[Opening ENTRIES PROVIDED section]

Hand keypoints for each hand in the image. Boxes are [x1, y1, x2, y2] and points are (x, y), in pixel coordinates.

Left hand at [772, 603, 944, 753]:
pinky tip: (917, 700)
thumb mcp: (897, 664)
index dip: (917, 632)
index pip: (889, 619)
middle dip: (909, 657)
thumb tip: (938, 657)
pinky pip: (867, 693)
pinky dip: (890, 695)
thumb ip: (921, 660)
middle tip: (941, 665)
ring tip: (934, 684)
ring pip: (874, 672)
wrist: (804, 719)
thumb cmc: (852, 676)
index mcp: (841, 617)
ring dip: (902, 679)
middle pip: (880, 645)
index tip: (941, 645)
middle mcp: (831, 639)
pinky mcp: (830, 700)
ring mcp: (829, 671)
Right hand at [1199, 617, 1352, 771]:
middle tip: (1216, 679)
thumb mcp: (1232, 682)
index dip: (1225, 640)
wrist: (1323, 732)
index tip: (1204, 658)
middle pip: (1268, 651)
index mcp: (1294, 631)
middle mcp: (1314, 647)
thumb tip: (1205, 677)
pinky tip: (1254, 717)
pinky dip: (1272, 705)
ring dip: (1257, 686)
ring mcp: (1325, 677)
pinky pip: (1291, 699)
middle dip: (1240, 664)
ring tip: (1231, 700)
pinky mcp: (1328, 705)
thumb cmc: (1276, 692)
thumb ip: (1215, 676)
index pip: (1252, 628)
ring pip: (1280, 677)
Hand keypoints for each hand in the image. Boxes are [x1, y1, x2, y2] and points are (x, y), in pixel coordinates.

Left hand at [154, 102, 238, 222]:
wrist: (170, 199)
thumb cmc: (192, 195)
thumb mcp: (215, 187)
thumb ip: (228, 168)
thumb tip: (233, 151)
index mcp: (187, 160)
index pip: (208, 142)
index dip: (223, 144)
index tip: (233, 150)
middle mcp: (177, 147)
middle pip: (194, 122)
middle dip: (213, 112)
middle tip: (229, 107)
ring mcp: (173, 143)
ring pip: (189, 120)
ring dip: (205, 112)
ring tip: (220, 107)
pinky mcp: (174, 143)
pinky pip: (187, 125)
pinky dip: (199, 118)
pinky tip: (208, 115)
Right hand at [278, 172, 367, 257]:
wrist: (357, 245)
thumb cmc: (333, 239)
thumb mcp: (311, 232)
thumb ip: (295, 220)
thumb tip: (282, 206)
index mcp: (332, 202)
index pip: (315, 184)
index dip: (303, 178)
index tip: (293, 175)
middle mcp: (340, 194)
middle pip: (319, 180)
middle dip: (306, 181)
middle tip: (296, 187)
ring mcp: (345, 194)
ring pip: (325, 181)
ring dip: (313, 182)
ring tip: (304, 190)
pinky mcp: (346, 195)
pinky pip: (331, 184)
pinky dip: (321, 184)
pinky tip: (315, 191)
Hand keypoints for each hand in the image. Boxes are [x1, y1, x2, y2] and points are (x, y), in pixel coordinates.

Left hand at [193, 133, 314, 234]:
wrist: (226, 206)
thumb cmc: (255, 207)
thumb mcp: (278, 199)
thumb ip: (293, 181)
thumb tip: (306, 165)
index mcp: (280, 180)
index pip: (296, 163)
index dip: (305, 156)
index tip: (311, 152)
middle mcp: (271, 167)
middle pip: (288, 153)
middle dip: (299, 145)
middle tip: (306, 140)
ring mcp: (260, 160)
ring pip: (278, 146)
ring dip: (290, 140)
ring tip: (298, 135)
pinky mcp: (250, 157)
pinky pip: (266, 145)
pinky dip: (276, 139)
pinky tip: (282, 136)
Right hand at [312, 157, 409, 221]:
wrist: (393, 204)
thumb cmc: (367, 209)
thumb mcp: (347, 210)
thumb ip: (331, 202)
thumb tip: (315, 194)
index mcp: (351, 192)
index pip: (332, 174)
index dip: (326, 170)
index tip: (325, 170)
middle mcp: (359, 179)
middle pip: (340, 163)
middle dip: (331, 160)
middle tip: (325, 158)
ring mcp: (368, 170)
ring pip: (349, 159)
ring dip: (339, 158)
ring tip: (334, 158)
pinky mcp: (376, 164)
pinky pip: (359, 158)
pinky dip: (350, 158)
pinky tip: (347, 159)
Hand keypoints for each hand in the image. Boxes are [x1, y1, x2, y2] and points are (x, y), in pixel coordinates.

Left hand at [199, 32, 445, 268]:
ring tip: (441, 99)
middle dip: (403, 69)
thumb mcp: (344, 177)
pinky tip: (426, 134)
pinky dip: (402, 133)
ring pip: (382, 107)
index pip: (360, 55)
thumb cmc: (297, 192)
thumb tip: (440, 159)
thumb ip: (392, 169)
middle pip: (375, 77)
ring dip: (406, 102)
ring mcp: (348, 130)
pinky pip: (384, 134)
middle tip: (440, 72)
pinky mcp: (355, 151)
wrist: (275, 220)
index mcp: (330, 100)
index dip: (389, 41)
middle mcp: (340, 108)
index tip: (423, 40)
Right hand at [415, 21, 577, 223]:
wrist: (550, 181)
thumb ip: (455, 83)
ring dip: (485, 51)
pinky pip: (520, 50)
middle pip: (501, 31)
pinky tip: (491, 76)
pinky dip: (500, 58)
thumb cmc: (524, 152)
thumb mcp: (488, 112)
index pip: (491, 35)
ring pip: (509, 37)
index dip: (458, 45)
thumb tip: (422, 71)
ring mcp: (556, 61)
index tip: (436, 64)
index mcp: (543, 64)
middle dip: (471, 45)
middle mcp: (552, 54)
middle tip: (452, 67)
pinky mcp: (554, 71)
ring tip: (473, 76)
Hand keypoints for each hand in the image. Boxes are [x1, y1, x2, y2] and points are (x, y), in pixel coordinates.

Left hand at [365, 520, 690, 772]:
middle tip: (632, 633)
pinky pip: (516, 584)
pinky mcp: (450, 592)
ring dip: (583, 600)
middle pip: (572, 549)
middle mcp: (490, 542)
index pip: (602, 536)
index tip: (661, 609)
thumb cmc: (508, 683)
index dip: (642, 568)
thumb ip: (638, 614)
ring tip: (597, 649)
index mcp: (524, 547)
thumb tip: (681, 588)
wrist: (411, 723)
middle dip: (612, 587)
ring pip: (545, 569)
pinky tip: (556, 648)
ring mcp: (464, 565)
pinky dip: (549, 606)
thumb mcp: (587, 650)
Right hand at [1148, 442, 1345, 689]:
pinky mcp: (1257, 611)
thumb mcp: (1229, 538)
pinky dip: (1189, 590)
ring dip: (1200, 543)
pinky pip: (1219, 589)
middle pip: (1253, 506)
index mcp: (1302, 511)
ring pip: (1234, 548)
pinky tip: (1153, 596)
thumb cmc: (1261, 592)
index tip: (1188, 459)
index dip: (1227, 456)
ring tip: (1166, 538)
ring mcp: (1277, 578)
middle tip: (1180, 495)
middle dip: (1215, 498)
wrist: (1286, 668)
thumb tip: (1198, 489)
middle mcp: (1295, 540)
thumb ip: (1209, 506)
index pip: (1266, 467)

[Closing ENTRIES PROVIDED section]

• WORK INSTRUCTION
Each line in the records that carries "wrist" must be copied out.

• RESPONSE TO THIS EXERCISE
wrist: (804, 719)
wrist: (1323, 732)
wrist: (170, 199)
wrist: (357, 245)
wrist: (226, 206)
wrist: (393, 204)
wrist: (275, 220)
wrist: (550, 181)
wrist: (411, 723)
wrist: (1286, 668)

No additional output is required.